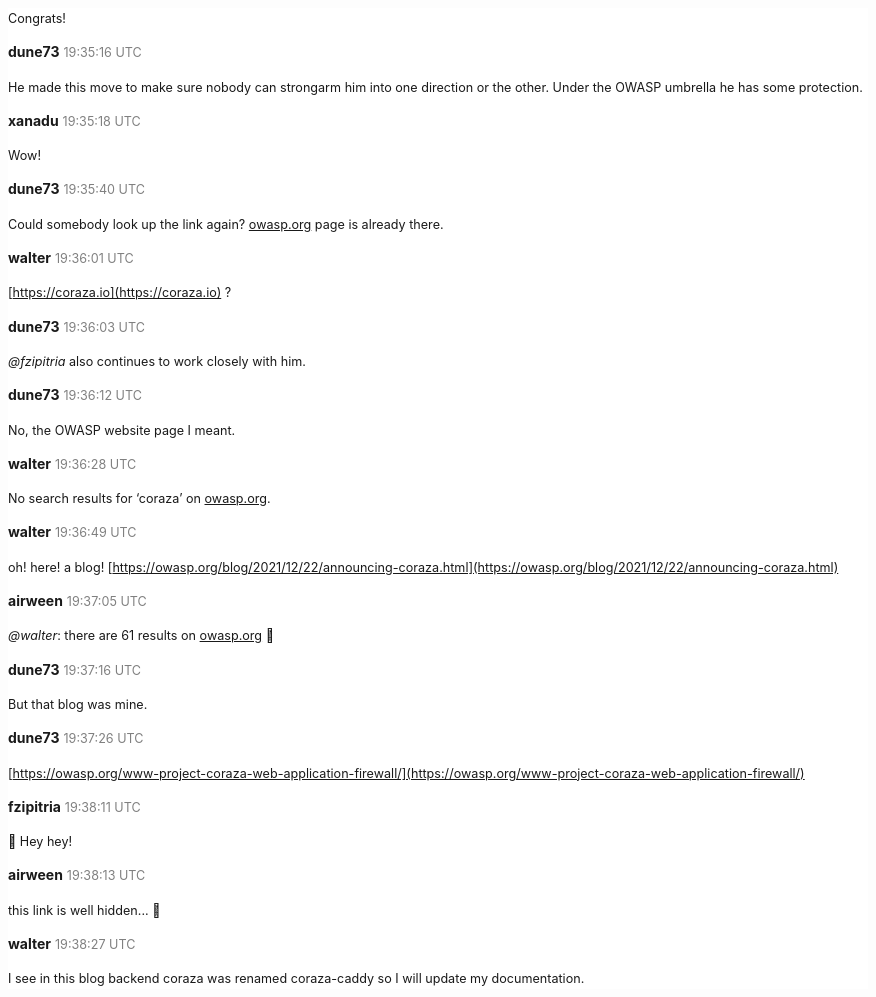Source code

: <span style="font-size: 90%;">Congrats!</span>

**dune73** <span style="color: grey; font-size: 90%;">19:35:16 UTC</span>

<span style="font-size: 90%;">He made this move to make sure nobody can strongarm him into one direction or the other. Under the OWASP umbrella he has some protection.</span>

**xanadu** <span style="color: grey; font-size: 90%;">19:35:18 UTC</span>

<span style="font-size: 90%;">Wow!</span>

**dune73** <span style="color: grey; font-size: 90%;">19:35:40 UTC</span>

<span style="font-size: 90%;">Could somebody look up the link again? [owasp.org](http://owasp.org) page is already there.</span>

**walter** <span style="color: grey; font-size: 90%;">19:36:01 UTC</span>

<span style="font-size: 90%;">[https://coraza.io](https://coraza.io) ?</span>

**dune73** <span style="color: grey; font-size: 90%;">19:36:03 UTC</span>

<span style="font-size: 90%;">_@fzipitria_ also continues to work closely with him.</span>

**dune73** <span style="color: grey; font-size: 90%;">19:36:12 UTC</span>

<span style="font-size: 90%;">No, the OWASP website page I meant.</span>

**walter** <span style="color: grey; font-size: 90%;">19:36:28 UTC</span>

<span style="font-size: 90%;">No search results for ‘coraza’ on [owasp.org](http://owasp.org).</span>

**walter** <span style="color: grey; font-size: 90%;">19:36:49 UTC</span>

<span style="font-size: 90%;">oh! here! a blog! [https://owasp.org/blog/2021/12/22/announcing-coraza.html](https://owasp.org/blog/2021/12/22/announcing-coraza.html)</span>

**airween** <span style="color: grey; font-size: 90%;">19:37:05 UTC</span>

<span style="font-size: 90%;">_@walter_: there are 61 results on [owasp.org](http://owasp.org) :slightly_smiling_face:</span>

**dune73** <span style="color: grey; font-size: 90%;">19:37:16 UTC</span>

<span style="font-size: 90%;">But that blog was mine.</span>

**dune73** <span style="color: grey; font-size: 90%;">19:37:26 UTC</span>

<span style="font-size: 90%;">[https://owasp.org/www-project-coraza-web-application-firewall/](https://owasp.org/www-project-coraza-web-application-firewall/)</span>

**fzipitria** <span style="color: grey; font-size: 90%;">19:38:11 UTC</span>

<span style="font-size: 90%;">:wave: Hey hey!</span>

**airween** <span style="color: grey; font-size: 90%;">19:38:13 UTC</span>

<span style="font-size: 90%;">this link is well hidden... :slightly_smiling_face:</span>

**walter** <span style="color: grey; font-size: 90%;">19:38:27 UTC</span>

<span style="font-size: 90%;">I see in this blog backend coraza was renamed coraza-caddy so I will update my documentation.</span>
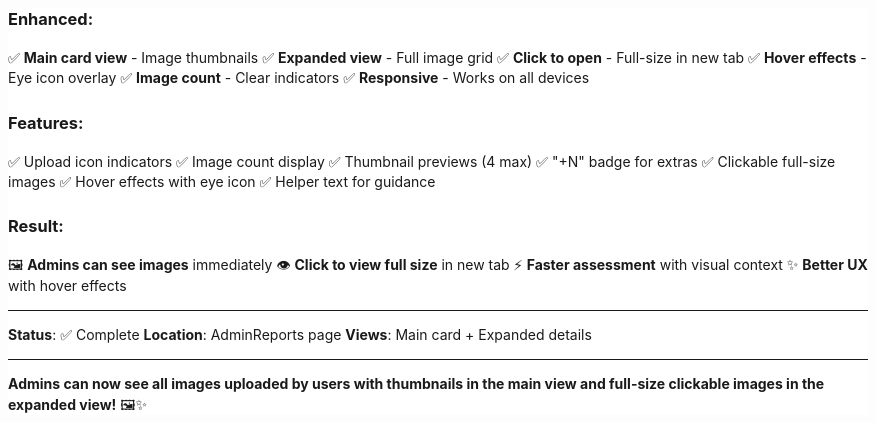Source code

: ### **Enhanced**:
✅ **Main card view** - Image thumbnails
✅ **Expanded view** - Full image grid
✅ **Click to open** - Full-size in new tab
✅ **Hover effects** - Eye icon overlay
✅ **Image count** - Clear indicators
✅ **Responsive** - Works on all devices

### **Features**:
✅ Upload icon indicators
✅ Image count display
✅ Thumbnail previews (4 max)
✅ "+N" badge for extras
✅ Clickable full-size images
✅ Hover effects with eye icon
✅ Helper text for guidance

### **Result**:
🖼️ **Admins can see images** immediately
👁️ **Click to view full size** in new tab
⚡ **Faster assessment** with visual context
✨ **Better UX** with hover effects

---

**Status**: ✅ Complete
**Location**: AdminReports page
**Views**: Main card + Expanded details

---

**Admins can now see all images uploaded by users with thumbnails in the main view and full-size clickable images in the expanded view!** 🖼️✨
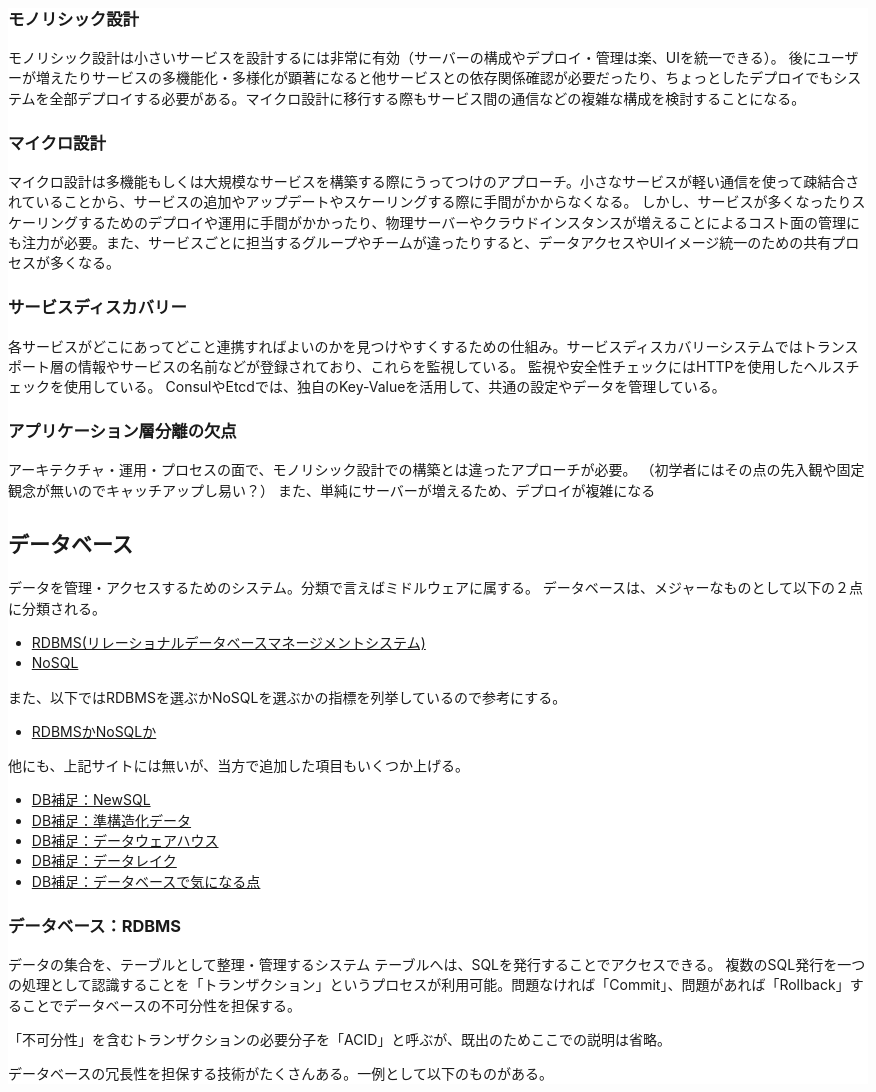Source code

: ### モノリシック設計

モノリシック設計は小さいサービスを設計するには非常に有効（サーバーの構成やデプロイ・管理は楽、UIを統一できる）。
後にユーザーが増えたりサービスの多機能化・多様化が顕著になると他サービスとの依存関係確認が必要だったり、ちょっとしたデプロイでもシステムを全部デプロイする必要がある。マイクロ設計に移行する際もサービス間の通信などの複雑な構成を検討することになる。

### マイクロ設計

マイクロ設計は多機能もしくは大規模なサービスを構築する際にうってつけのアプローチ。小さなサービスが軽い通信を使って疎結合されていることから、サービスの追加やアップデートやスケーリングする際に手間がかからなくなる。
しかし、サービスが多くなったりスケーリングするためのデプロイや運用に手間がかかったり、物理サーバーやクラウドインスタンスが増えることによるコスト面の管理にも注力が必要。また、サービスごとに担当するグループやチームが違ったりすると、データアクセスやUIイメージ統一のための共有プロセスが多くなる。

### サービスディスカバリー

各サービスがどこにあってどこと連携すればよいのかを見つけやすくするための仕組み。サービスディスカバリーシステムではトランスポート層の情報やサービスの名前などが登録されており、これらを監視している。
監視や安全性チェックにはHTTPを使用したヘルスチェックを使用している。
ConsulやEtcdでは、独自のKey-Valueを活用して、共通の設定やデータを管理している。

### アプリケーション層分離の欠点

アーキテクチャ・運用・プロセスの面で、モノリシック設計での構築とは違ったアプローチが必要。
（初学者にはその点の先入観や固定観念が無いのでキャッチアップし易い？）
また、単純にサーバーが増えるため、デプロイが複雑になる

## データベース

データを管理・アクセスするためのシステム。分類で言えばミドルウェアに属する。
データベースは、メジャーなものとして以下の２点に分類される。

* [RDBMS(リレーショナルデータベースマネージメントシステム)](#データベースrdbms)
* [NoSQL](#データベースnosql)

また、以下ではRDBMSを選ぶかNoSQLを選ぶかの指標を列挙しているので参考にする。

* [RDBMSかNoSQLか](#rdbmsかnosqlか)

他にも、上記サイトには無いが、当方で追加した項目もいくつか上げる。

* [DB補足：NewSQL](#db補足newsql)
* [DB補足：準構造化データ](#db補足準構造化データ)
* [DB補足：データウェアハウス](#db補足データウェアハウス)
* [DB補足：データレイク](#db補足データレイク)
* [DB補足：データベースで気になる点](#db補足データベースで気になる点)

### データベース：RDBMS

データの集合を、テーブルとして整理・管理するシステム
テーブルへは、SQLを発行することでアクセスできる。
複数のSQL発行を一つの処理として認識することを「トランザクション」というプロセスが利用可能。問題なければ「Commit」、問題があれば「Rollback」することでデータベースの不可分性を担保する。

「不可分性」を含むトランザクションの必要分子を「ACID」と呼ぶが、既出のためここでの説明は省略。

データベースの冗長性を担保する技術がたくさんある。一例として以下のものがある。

WORK TASK – List every line of the records that contains the word "count", matching case exactly.

PROBLEM SOLUTION –
✅ **Image count** - Clear indicators
✅ Image count display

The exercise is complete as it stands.